What this task involves — Tally how many lines in the material include the word "Adams", then give that figure by itself.

━━━━━ Records for processing

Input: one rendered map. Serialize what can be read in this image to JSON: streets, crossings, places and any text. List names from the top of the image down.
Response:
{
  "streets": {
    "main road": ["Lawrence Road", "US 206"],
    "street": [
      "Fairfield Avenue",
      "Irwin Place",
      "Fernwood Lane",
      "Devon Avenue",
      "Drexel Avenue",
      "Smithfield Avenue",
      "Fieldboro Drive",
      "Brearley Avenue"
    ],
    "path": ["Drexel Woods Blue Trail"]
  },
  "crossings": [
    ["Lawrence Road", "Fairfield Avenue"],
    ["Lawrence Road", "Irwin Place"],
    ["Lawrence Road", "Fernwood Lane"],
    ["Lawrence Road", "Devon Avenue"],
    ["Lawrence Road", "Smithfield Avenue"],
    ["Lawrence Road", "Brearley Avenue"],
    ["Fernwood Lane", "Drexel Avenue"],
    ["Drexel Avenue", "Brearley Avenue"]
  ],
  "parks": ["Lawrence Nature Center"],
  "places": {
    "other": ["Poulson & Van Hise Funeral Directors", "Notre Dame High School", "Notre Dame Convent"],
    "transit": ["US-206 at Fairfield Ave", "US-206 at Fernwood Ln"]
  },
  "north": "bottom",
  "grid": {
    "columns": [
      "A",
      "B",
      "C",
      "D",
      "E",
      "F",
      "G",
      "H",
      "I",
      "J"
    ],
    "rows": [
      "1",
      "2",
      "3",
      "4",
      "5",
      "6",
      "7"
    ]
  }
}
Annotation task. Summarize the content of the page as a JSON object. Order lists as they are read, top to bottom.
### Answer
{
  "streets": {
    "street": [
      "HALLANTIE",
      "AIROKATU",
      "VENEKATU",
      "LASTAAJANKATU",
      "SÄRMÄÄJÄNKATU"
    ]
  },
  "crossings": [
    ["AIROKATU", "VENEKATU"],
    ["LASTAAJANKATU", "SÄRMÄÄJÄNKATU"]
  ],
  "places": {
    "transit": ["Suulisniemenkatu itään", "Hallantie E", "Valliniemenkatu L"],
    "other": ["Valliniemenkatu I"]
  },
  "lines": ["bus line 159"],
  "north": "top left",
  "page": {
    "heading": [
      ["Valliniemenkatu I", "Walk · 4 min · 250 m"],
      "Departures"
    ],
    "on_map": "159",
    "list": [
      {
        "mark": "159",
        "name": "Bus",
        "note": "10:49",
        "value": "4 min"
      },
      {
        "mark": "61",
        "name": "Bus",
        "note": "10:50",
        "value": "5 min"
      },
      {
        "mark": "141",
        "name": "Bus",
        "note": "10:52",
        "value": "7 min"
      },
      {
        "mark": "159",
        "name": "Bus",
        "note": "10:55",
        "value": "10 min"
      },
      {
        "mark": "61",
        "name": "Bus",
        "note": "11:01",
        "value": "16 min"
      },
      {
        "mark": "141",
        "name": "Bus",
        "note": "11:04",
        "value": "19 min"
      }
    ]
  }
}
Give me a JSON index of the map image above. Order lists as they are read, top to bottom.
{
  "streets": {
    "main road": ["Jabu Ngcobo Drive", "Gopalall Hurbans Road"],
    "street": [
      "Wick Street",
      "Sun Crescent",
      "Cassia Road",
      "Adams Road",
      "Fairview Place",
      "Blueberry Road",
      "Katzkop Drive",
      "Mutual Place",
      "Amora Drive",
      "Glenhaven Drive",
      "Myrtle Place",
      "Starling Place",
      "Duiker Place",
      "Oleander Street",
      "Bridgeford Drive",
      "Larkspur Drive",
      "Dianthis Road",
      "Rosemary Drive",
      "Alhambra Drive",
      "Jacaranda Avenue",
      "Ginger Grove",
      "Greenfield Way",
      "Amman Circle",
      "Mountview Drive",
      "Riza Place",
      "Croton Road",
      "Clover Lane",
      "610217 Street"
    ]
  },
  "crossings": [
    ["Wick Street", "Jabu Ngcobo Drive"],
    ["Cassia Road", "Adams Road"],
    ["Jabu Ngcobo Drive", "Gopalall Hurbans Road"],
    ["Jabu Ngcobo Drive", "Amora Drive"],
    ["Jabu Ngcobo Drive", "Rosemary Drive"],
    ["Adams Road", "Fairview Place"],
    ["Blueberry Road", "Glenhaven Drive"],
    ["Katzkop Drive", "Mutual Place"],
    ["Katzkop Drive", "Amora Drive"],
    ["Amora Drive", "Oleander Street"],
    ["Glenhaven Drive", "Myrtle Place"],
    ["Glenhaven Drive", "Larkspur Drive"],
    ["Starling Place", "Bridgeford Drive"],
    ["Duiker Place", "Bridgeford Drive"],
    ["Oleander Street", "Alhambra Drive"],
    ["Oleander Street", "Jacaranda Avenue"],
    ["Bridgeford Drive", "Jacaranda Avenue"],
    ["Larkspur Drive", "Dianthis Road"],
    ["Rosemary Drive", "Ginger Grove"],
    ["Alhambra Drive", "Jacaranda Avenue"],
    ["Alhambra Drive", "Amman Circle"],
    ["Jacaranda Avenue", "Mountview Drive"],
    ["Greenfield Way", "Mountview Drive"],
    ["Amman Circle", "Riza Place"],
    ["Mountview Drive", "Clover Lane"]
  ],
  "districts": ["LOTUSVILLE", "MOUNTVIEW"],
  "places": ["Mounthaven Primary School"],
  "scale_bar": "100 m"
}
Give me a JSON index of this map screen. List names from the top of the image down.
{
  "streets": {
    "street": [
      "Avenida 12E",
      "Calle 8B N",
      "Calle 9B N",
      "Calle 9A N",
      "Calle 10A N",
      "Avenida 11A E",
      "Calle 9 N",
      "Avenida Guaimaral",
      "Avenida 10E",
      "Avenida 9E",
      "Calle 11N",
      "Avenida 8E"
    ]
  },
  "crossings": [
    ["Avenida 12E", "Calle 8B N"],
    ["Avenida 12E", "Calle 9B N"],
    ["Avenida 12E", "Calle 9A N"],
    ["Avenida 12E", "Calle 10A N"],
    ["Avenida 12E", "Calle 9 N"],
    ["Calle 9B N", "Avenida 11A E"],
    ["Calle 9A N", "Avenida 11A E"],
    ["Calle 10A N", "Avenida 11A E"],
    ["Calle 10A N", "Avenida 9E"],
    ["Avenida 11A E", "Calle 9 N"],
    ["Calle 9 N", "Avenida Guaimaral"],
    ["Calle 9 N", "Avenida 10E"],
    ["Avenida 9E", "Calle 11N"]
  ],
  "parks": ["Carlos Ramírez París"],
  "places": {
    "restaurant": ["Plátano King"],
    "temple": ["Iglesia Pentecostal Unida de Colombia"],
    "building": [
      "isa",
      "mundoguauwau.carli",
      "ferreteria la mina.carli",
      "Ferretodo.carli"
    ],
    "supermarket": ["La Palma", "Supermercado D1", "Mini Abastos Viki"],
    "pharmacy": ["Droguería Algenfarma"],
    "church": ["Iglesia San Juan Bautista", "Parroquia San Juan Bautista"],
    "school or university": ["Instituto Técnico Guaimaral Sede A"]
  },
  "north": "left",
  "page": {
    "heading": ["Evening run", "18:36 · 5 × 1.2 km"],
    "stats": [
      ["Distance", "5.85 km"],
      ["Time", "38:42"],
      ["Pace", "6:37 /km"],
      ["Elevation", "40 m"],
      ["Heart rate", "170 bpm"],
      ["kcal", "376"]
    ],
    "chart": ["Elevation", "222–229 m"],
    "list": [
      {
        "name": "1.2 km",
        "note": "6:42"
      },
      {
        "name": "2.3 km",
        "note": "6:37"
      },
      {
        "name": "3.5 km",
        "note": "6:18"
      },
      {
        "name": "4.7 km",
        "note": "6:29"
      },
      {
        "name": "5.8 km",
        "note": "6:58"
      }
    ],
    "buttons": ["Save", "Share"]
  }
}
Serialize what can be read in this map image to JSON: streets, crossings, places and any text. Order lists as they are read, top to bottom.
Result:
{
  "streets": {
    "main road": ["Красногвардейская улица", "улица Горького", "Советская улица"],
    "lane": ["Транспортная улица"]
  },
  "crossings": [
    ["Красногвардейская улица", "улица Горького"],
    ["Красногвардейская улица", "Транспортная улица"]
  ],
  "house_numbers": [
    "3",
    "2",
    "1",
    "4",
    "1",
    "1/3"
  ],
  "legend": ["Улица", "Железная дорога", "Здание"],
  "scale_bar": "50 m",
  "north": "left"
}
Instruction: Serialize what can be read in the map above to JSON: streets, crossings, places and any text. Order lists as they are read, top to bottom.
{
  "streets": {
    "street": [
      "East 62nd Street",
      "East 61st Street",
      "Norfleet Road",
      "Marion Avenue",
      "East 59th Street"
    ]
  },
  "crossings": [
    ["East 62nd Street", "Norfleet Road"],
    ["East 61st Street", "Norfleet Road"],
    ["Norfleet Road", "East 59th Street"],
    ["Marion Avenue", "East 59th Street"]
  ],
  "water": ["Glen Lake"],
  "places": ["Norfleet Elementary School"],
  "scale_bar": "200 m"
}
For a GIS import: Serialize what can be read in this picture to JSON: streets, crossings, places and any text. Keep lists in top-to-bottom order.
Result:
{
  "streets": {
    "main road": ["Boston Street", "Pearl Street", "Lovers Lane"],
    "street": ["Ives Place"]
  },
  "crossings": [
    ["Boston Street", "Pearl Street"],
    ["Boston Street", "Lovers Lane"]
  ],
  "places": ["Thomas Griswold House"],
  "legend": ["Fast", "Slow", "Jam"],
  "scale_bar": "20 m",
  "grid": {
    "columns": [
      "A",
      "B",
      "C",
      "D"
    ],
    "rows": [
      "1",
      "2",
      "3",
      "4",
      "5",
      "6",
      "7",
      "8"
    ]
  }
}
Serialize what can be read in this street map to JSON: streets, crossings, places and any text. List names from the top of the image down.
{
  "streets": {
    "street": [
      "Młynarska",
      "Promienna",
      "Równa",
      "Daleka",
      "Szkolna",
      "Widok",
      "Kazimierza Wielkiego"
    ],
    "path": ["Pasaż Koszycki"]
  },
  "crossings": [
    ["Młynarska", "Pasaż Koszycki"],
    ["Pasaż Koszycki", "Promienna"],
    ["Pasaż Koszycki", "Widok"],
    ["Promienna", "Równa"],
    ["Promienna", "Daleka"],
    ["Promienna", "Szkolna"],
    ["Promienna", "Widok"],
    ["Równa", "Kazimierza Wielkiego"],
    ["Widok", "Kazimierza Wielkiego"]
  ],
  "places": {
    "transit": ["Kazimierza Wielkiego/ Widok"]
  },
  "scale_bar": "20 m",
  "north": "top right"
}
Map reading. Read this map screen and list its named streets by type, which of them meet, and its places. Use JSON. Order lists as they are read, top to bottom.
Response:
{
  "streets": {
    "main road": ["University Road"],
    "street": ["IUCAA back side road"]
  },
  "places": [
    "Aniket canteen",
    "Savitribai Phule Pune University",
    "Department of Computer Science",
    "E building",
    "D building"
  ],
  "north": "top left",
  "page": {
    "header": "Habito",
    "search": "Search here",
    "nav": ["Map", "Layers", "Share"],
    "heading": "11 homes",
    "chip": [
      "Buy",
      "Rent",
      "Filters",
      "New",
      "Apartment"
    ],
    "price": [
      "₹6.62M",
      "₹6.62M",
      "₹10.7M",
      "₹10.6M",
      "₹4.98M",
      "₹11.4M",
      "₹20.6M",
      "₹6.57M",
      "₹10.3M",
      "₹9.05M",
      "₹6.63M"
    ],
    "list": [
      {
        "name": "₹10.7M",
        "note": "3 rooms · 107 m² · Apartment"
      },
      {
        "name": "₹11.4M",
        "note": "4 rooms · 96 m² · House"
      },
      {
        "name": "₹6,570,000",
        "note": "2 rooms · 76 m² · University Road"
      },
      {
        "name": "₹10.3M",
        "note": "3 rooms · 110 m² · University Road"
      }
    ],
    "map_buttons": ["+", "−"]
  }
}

━━━━━━━━━━

Your response — 3